A patient with cancer can potentially be treated with one or more of the five pillars of cancer treatment – surgery, chemotherapy, radiation, hormone therapy and targeted therapy. Now, immunotherapy can be considered part of the arsenal for some cancers.

Cancer immunotherapy consists of treatments (now mostly within clinical trials) that boost the immune system, allowing the body’s own defences to combat cancer.

Encouraging results from some landmark clinical trials in the last three to five years have demonstrated some very dramatic clinical responses in certain cancers, said Dr Toh Han Chong, Senior Consultant, Division of Medical Oncology, and Deputy Director, National Cancer Centre Singapore (NCCS), a member of the SingHealth group. Dr Toh is Principal Investigator of a recent immunotherapy clinical trial in Singapore.

He said that immunotherapy has emerged as a real and promising new treatment because of a much better understanding of how the immune system works, following many years of intense research into cancer immunology. Medical science now knows more about how the immune system works, and this intricate knowledge is translatable into new, more effective drugs today. A prestigious journal, Science, voted cancer immunotherapy as their overall Breakthrough of the Year in 2013.

“Cancer cells are good at disguising themselves, but new knowledge has helped us figure out how they do this in greater detail, and how we can recognise some subtle differences between cancer cells and normal cells, so as to design sophisticated immunotherapy drugs that exploit this weakness in cancer’s Achilles heel. With the use of immunotherapy, the immune system can actually recognise and combat these cancer cells in a much more precise manner now while sparing normal cells,” Dr Toh said.
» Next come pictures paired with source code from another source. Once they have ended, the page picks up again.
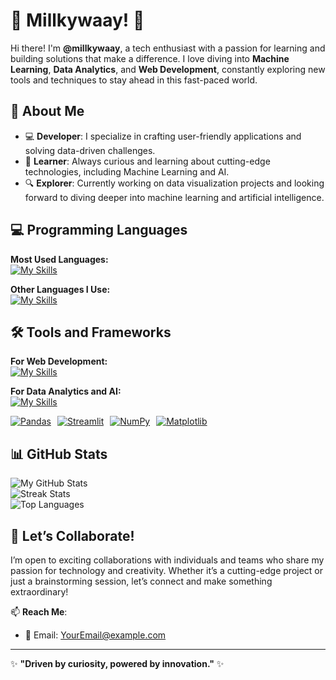 # 🌌 Millkywaay! 🌟  

Hi there! I'm **@millkywaay**, a tech enthusiast with a passion for learning and building solutions that make a difference. I love diving into **Machine Learning**, **Data Analytics**, and **Web Development**, constantly exploring new tools and techniques to stay ahead in this fast-paced world.  

## 🌟 About Me  
- 💻 **Developer**: I specialize in crafting user-friendly applications and solving data-driven challenges.  
- 🌱 **Learner**: Always curious and learning about cutting-edge technologies, including Machine Learning and AI.  
- 🔍 **Explorer**: Currently working on data visualization projects and looking forward to diving deeper into machine learning and artificial intelligence.  

## 💻 Programming Languages  

**Most Used Languages:**  
[![My Skills](https://skillicons.dev/icons?i=py,js,ts,go)](https://skillicons.dev)  

**Other Languages I Use:**  
[![My Skills](https://skillicons.dev/icons?i=java,cpp,c)](https://skillicons.dev)  

## 🛠️ Tools and Frameworks  

**For Web Development:**  
[![My Skills](https://skillicons.dev/icons?i=html,css,tailwind,react,nextjs,bootstrap)](https://skillicons.dev)  

**For Data Analytics and AI:**  
[![My Skills](https://skillicons.dev/icons?i=sklearn,tensorflow,pandas,numpy,streamlit)](https://skillicons.dev)  
<div style="display: flex; flex-direction: row;">
    <a href="https://skillicons.dev" style="margin-right: 10px;">
        <img src="https://img.shields.io/badge/Pandas-150458?style=flat-square&logo=pandas&logoColor=white" alt="Pandas">
    </a>
    <a href="https://skillicons.dev" style="margin-right: 10px;">
        <img src="https://img.shields.io/badge/Streamlit-FF4B4B?style=flat-square&logo=streamlit&logoColor=white" alt="Streamlit">
    </a>
    <a href="https://skillicons.dev" style="margin-right: 10px;">
        <img src="https://img.shields.io/badge/NumPy-013243?style=flat-square&logo=numpy&logoColor=white" alt="NumPy">
    </a>
    <a href="https://skillicons.dev">
        <img src="https://img.shields.io/badge/Matplotlib-3776AB?style=flat-square&logo=matplotlib&logoColor=white" alt="Matplotlib">
    </a>
</div>  

## 📊 GitHub Stats  

![My GitHub Stats](https://github-readme-stats.vercel.app/api?username=millkywaay&show_icons=true&theme=radical)  
![Streak Stats](https://github-readme-streak-stats.herokuapp.com/?user=millkywaay&theme=radical)  
![Top Languages](https://github-readme-stats.vercel.app/api/top-langs/?username=millkywaay&layout=compact&theme=radical)  

## 💬 Let’s Collaborate!  
I’m open to exciting collaborations with individuals and teams who share my passion for technology and creativity. Whether it’s a cutting-edge project or just a brainstorming session, let’s connect and make something extraordinary!  

📫 **Reach Me**:  
- 📧 Email: [YourEmail@example.com](mailto:nkoirun10@gmail.com) 

---

✨ **"Driven by curiosity, powered by innovation."** ✨  
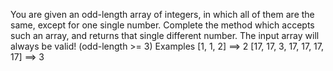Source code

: You are given an odd-length array of integers, in which all of them are the same, except for one single number.
Complete the method which accepts such an array, and returns that single different number.
The input array will always be valid! (odd-length >= 3)
Examples
[1, 1, 2] ==> 2
[17, 17, 3, 17, 17, 17, 17] ==> 3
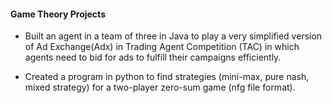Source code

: #### Game Theory Projects

-  Built an agent in a team of three in Java to play a very simplified version of Ad Exchange(Adx) in Trading Agent Competition (TAC) in which agents need to bid for ads to fulfill their campaigns efficiently.

- Created a program in python to find strategies (mini-max, pure nash, mixed strategy) for a two-player zero-sum game (nfg file format). 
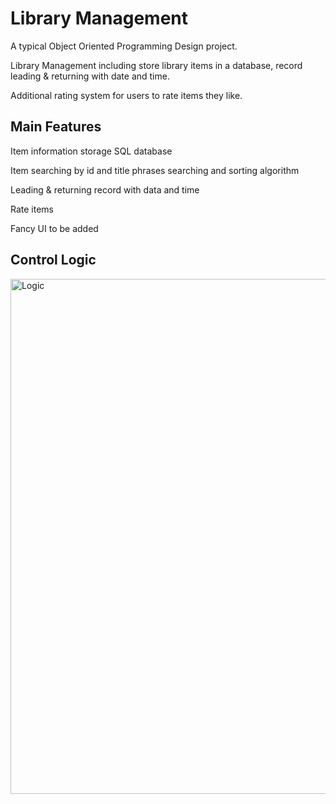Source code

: # Library Management

A typical Object Oriented Programming Design project.

Library Management including store library items in a database, record leading & returning with date and time.

Additional rating system for users to rate items they like.

## Main Features

Item information storage                           SQL database

Item searching by id and title phrases             searching and sorting algorithm 

Leading & returning record with data and time

Rate items

Fancy UI to be added

## Control Logic
<img width="824" alt="Logic" src="https://github.com/James-Z-Zhang00/LibraryManagement/assets/144994336/3dac89fb-63f0-4e50-a570-1d3d445640f2">
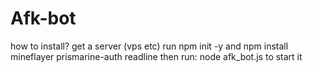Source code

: # Afk-bot
how to install?
get a server (vps etc)
run
npm init -y and
npm install mineflayer prismarine-auth readline
then run: node afk_bot.js to start it
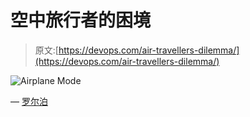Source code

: # 空中旅行者的困境

> 原文:[https://devops.com/air-travellers-dilemma/](https://devops.com/air-travellers-dilemma/)

![Airplane Mode](../Images/78a1ab754f087d6013b4e3ec7c6ca15b.png)

— [罗尔泊](https://devops.com/author/breselman/)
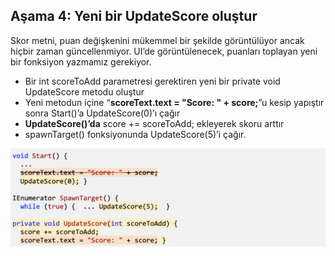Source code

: ## Aşama 4: Yeni bir UpdateScore oluştur
Skor metni, puan değişkenini mükemmel bir şekilde görüntülüyor ancak hiçbir zaman güncellenmiyor. UI’de görüntülenecek, puanları toplayan yeni bir fonksiyon yazmamız gerekiyor.

- Bir int scoreToAdd parametresi gerektiren yeni bir private void UpdateScore metodu oluştur
- Yeni metodun içine “**scoreText.text = "Score: " + score;**”u kesip yapıştır sonra Start()’a UpdateScore(0)’ı çağır
- **UpdateScore()’da** score += scoreToAdd; ekleyerek skoru arttır 
- spawnTarget() fonksiyonunda UpdateScore(5)’i çağır.

![figures](https://raw.githubusercontent.com/Kodluyoruz/taskforce/main/unity-junior-programmer/create-new-updateScore-method/figures/CWC_B.3.3_image2.png)
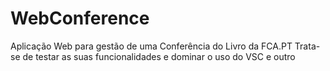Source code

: # WebConference
Aplicação Web para gestão de uma Conferência do Livro da FCA.PT
Trata-se de testar as suas funcionalidades e dominar o uso do VSC e outro 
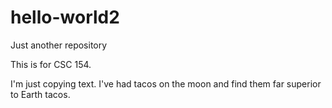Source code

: # hello-world2
Just another repository

This is for CSC 154.

I'm just copying text. I've had tacos on the moon and find them far superior to Earth tacos.
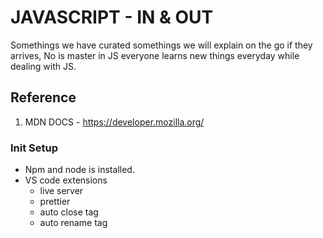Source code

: # JAVASCRIPT - IN & OUT

Somethings we have curated somethings we will explain on the go if they arrives, No is master in JS everyone learns new things everyday while dealing with JS.

## Reference 
1. MDN DOCS - https://developer.mozilla.org/ 

### Init Setup
- Npm and node is installed.
- VS code extensions
     - live server
     - prettier 
     - auto close tag
     - auto rename tag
4 main forms of immunotherapy

There are different types of cancer immunotherapy. Some rely on harnessing the patient’s own blood as the main source of treatment development, while others use laboratory-made or commercially manufactured immune system proteins and antibodies. The main forms of immunotherapy include vaccines, antibodies, cytokines and T-cell therapy.

Vaccines

There are two main types of cancer vaccines – those which reduce the risk of cancer (prophylactic vaccines) and those which treat established cancer (therapeutic vaccines). Prophylactic vaccines are given to reduce the risk of people getting specific cancers. Among those now available are vaccines to prevent Hepatitis B (thus reducing the risk of liver cancer) and vaccines that induce immunity against human papillomavirus thus reducing cervical cancer risk.

Therapeutic vaccines are given to people who already have established cancer. These train the immune system to recognise and destroy cancer cells existing in some amount in the human patient. While there are many ongoing trials evaluating therapeutic cancer vaccines, only one has been FDA-approved so far – Sipuleucl-T, or Provenge – and this is for the treatment of advanced prostate cancer.